Top of SELECTED PASSAGE

Immediately thereafter, the Knesset passed the Economic Arrangements Law first reading with the same. This vote also absent Economy Minister Deri.

The Economic Arrangements Law includes all the necessary changes in legislation needed to implement the measures the government wants to enact as part of the state budget. A new economic arrangements act has been presented annually to the Knesset since 1985, adjacent to the state budget proposal. The law is a set of proposed changes in many areas, each of which requires special legislation. Instead of drafting a bill on every individual subject, the government packs all those provisions in a single bill.

The state budget for 2015 will reach $84 billion, and $89 billion in 2016. The deficit target in 2016-2015 would be 2.9% of GDP. For comparison, Israel’s next door neighbor, Jordan, with roughly the same size population — about 8 million — has an annual budget of $10.5 billion.

A senior Shas official explained that Shas MKs approached Minister Aryeh Deri Wednesday night and expressed anger that the issue of the zero VAT on essential products has not been finalized with Finance Minister Moshe Kahlon, despite having been agreed on at the cabinet budget meeting. At a consequent meeting with his faction members, Deri ordered them to vote for the budget in the first round, but threatened that if the zero VAT legislation would not come through, the Shas faction would not support the budget.

Bottom of SELECTED PASSAGE
Top of DATA SEGMENT

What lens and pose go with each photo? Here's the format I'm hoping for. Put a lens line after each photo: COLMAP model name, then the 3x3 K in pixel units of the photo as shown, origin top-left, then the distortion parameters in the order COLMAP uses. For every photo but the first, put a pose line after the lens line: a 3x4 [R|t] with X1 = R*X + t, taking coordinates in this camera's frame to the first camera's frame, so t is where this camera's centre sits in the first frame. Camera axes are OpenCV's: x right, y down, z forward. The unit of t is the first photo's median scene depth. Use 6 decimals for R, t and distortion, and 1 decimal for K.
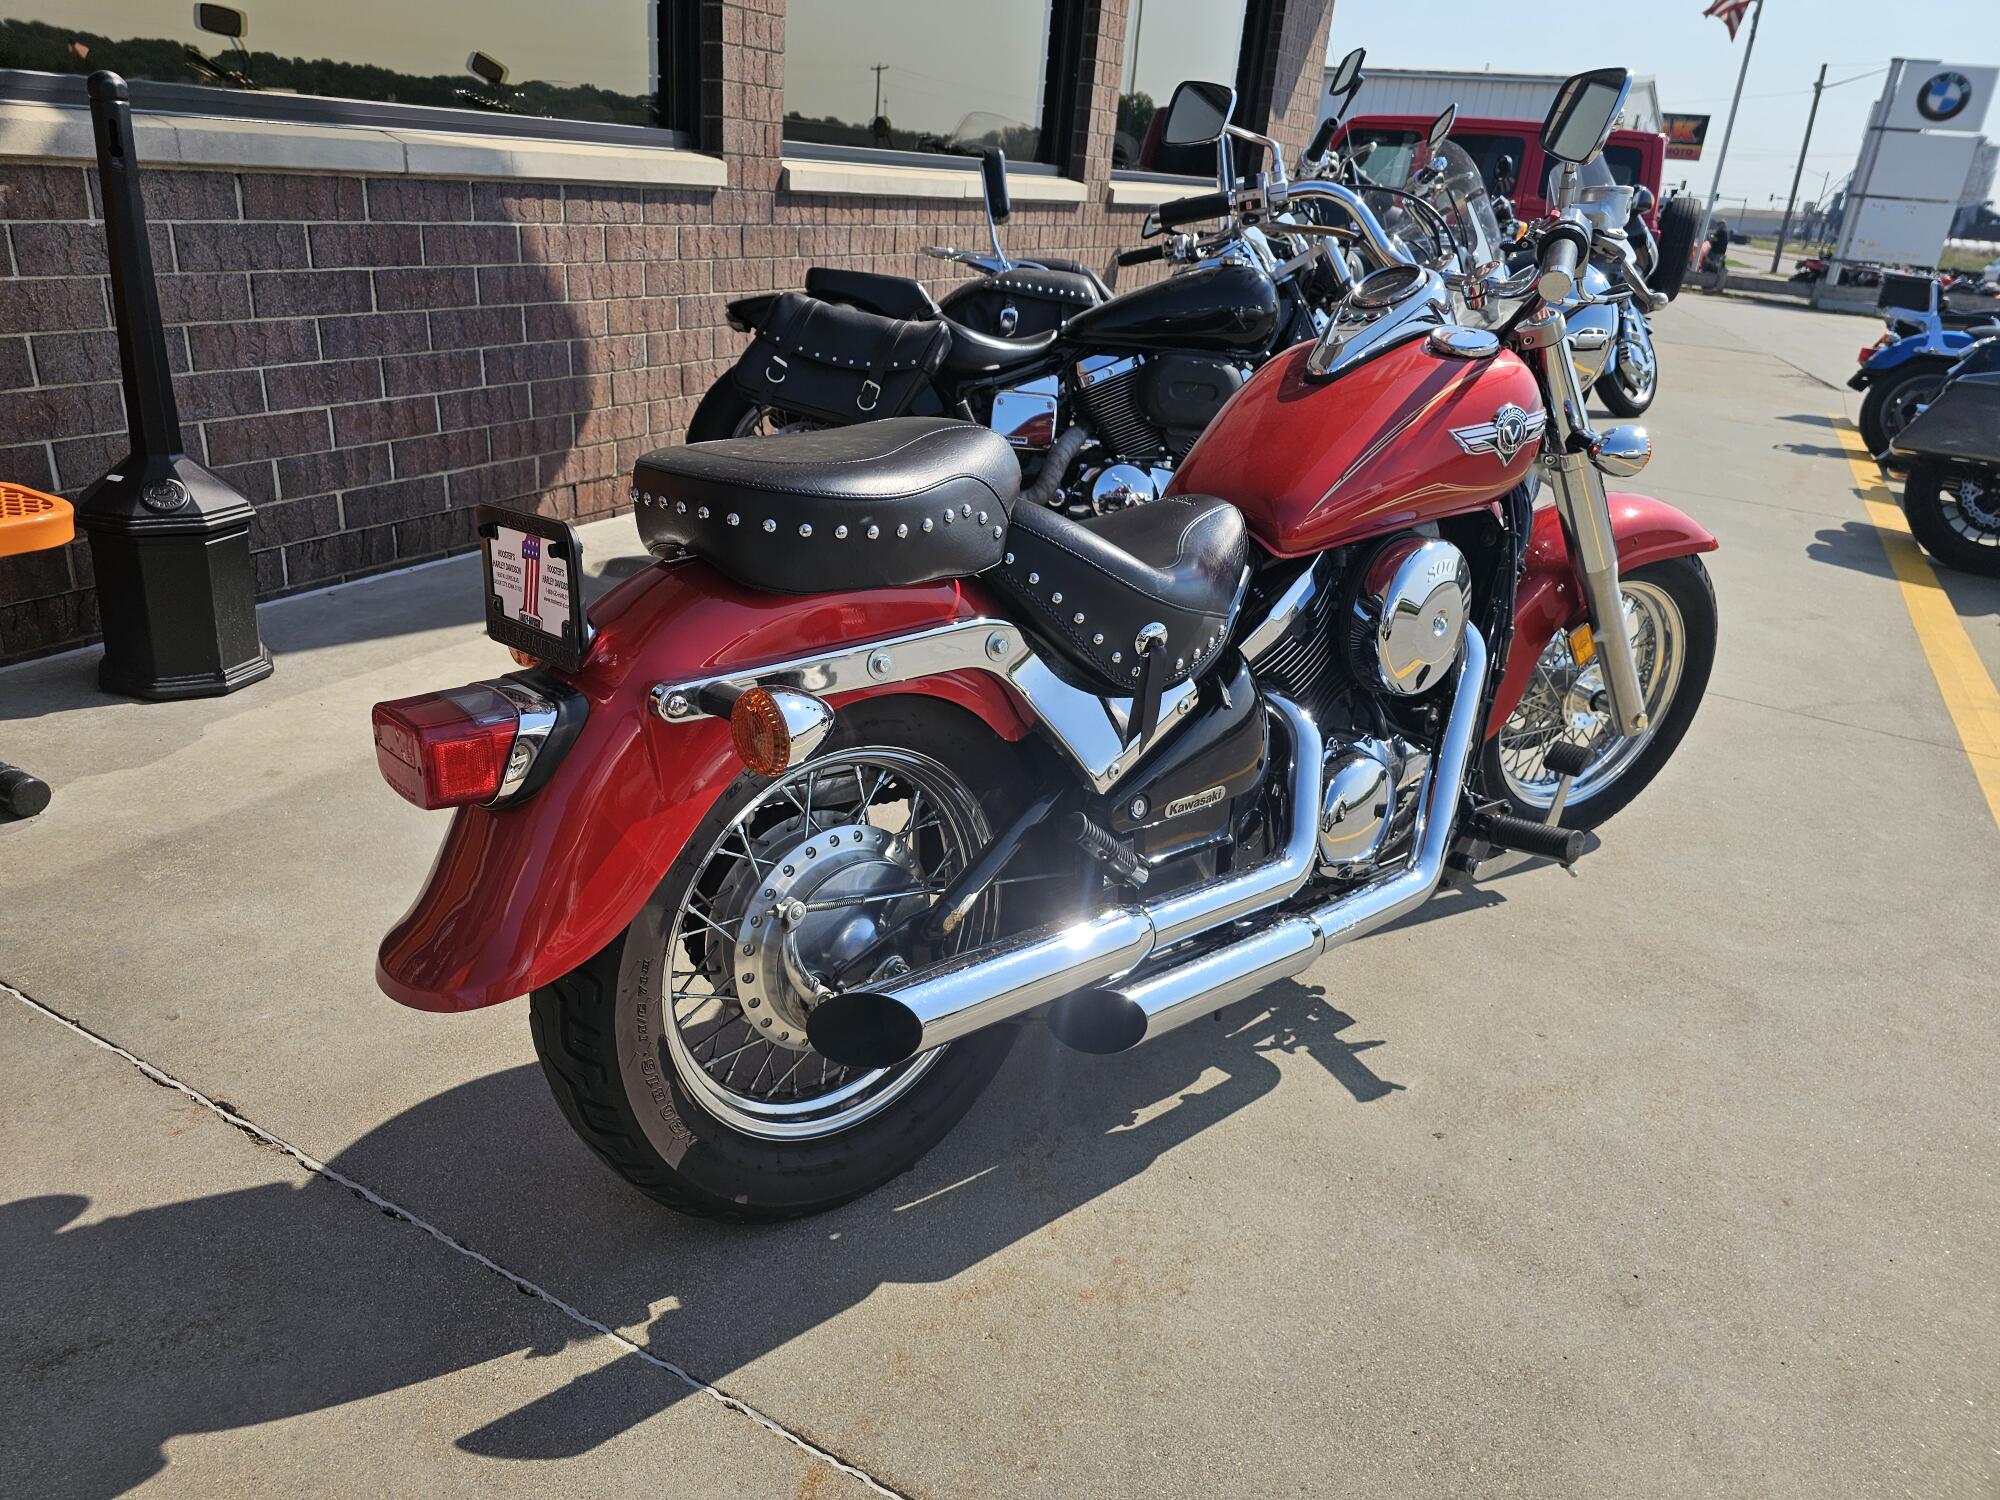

Bottom of DATA SEGMENT

* [CHECK YOUR UNDERSTANDING]:
1. According to the passage on Israel's state budget, since what year has a new economic arrangements act been presented annually to the Knesset?
2. Extend the passage on Israel's state budget and the Shas dispute over zero VAT, starting right after its final sentence.

* [RESULTS IN ORDER]:
1. Since 1985.

2.
Deri, who was absent from the vote, struck an offset deal with an opposition member who committed to also abstain. Altogether, the MKs did not permit the fact that not all coalition members were on hand at the vote to be turned into a consequent vote of no confidence, since such an attempt would have ended in little more than theatrics. On Wednesday night, MKs were more interested in addressing real issues.

Israel Beiteinu Chairman Avigdor Lieberman slammed the budget proposal, calling it “Isra-bluff.” Lieberman asked, “How can we approve a budget without knowing the size of the defense budget, which counts for its largest part? How can we approve a budget when we’re told about 4%, across the board cuts?”

According to Lieberman, the problem is that the Prime Minister doesn’t know how to make decisions, only how to babble and chat.

Finance Minister Kahlon said the proposed budget is one of the best Israel has had in recent years. “The budget brings good news on the cost of living,” said Kahlon, adding that the greatest threat to the country’s stability are the social gaps: “This is a national task and this Government is working bring the periphery closer and promote competition,” he said.

“I became Minister of Finance in awe,” Kahlon told the Knesset. “What I’m trying to pass is an Israel in which there is equality, there is compassion, there is a mutual responsibility and there are social values. There are weak and poor among us, converts, widows and orphans. We mustn’t be cynical about this.”

JNi.Media

Economics Committee Tussles with Finance Over Broadcast Authority

Sunday, August 9th, 2015

Knesset Economics Committee Chairman MK Eitan Cabel has sent a sharply-worded ‘reminder’ to Finance Minister Moshe Kahlon not to forget the Israel Broadcasting Corp. in his new 2015-2016 budget.

In the letter, signed together with committee member Prof. Yossi Yona, Cabel noted that last week’s budget approval didn’t mention any funding for the yet-to-be established new broadcasting corporation.

And the current Israel Broadcasting Authority, meanwhile, is already in liquidation.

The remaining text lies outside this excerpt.